Opened 15 years ago
Closed 13 years ago
#13704 closed Bug (fixed)
utils.html.urlize mishandles IDN style domain names
Reported by: | Daniel Ryan | Owned by: | nobody |
---|---|---|---|
Component: | Template system | Version: | 1.2 |
Severity: | Normal | Keywords: | IDN, urlize |
Cc: | dougal85@… | Triage Stage: | Accepted |
Has patch: | yes | Needs documentation: | no |
Needs tests: | no | Patch needs improvement: | no |
Easy pickings: | no | UI/UX: | no |
Description
The urlize function runs urlquote on the url it is processing which incorrectly handles domain names with unicode characters in them (IDN style).
To test, run urlize('http://c✶.ws'). The text of the link is fine, the href of the anchor tag is not.
Attachments (4)
Change History (13)
by , 15 years ago
Attachment: | django.diff added |
---|
comment:1 by , 15 years ago
Needs documentation: | set |
---|---|
Needs tests: | set |
comment:2 by , 15 years ago
Component: | Uncategorized → Template system |
---|---|
Has patch: | set |
Triage Stage: | Unreviewed → Accepted |
Still needs tests; also needs PEP8 (i..e, strip all that extra space around the parentheses).

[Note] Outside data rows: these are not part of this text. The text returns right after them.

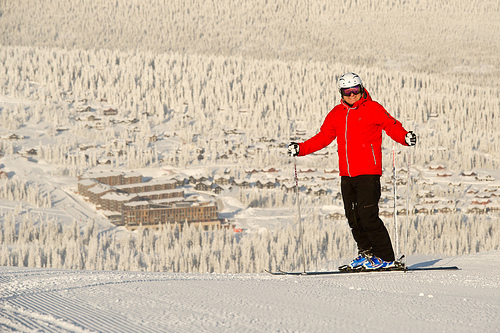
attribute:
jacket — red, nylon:
[322, 120, 385, 175]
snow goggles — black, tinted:
[337, 84, 365, 96]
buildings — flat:
[78, 170, 235, 233]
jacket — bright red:
[321, 101, 389, 161]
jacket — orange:
[294, 92, 406, 188]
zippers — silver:
[342, 101, 352, 176]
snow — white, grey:
[3, 1, 497, 329]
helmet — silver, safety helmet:
[337, 71, 363, 96]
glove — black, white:
[400, 129, 422, 149]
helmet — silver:
[337, 74, 369, 89]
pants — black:
[337, 173, 402, 261]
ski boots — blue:
[341, 247, 403, 267]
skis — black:
[266, 265, 468, 277]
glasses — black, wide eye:
[342, 84, 367, 98]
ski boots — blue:
[345, 250, 402, 276]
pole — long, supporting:
[287, 130, 311, 273]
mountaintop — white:
[11, 253, 482, 328]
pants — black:
[326, 168, 401, 263]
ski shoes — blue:
[343, 247, 400, 268]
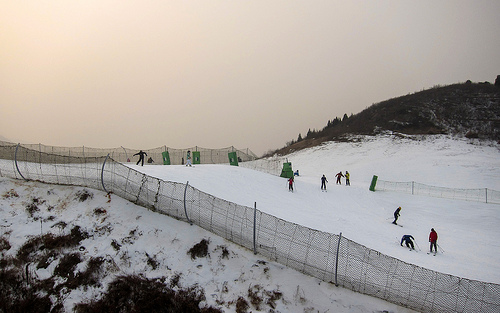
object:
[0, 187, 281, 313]
plants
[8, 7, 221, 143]
sunset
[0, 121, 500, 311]
view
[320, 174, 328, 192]
outfit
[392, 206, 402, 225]
man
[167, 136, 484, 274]
field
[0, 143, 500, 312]
fence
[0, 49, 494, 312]
camera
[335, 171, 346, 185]
arms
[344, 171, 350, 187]
arms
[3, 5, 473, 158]
sky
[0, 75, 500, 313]
hill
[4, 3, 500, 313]
picture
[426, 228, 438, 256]
person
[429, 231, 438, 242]
coat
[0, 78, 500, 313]
landscape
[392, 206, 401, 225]
skier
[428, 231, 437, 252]
suit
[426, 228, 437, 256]
skier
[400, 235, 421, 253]
ski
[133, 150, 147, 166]
person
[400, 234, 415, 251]
people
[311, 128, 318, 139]
trees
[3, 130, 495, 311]
snow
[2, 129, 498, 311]
ground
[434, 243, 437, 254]
poles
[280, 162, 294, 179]
sign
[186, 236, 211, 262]
rock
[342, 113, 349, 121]
tree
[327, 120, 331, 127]
tree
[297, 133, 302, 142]
tree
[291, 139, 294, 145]
tree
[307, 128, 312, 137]
tree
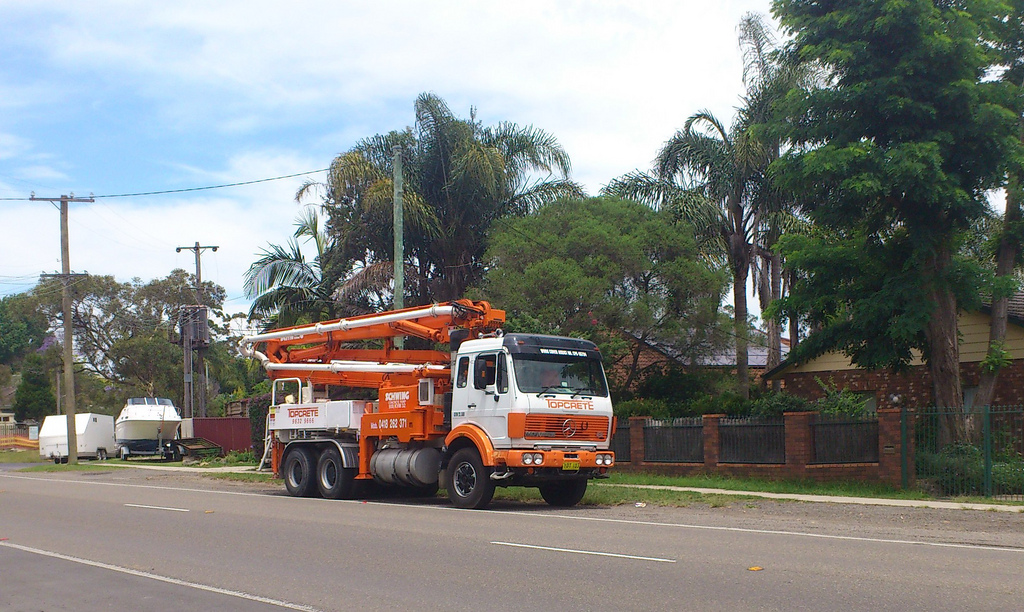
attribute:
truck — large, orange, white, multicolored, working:
[238, 290, 621, 521]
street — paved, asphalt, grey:
[2, 448, 1023, 612]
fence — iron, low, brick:
[586, 405, 929, 490]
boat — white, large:
[106, 394, 189, 455]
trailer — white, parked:
[36, 412, 121, 464]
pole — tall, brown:
[26, 190, 111, 468]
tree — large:
[735, 2, 1021, 503]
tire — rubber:
[434, 445, 495, 507]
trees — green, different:
[265, 8, 1023, 495]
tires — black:
[268, 438, 493, 506]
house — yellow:
[747, 260, 1023, 445]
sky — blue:
[1, 5, 794, 354]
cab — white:
[450, 329, 622, 478]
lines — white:
[6, 502, 1013, 611]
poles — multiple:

comment:3 by , 14 years ago
I've reviewed the ticket when attempting to add tests. I'm not sure how to handle IDN domains. I got the following result from a quick doctest in the defaultfilters tests;
Expected: u'<a href="http://xn--c-lgq.ws" rel="nofollow">http://c✶.ws</a>' Got: u'<a href="http://xn--c-lgq.ws" rel="nofollow">http://xn--c-lgq.ws</a>'
Should the URL be encoded the same way for both the href and the innerHTML? I wasn't sure if it needed 'html encoding' ? When I attempted adding '<a href="http://xn--c-lgq.ws" rel="nofollow">http://xn--c-lgq.ws</a>' to a HTML file and opened it in chrome it displayed the (punny code?) characters rather than the expected unicode result
comment:5 by , 14 years ago
Severity: | → Normal |
---|---|
Type: | → Bug |
comment:6 by , 14 years ago
Cc: | added |
---|---|
Easy pickings: | unset |
comment:7 by , 14 years ago
Patch needs improvement: | set |
---|
comment:8 by , 13 years ago
Needs documentation: | unset |
---|---|
Needs tests: | unset |
Patch needs improvement: | unset |
UI/UX: | unset |
New patch handles IDN names in various recognized forms. The visible part is left unconverted, as suggested in comment:3.
by , 13 years ago
Attachment: | 13704-4.patch added |
---|
a) Needs tests.
b) There's almost certainly no cause to catch EVERY single exception coming out of there, it should catch only the applicable errors.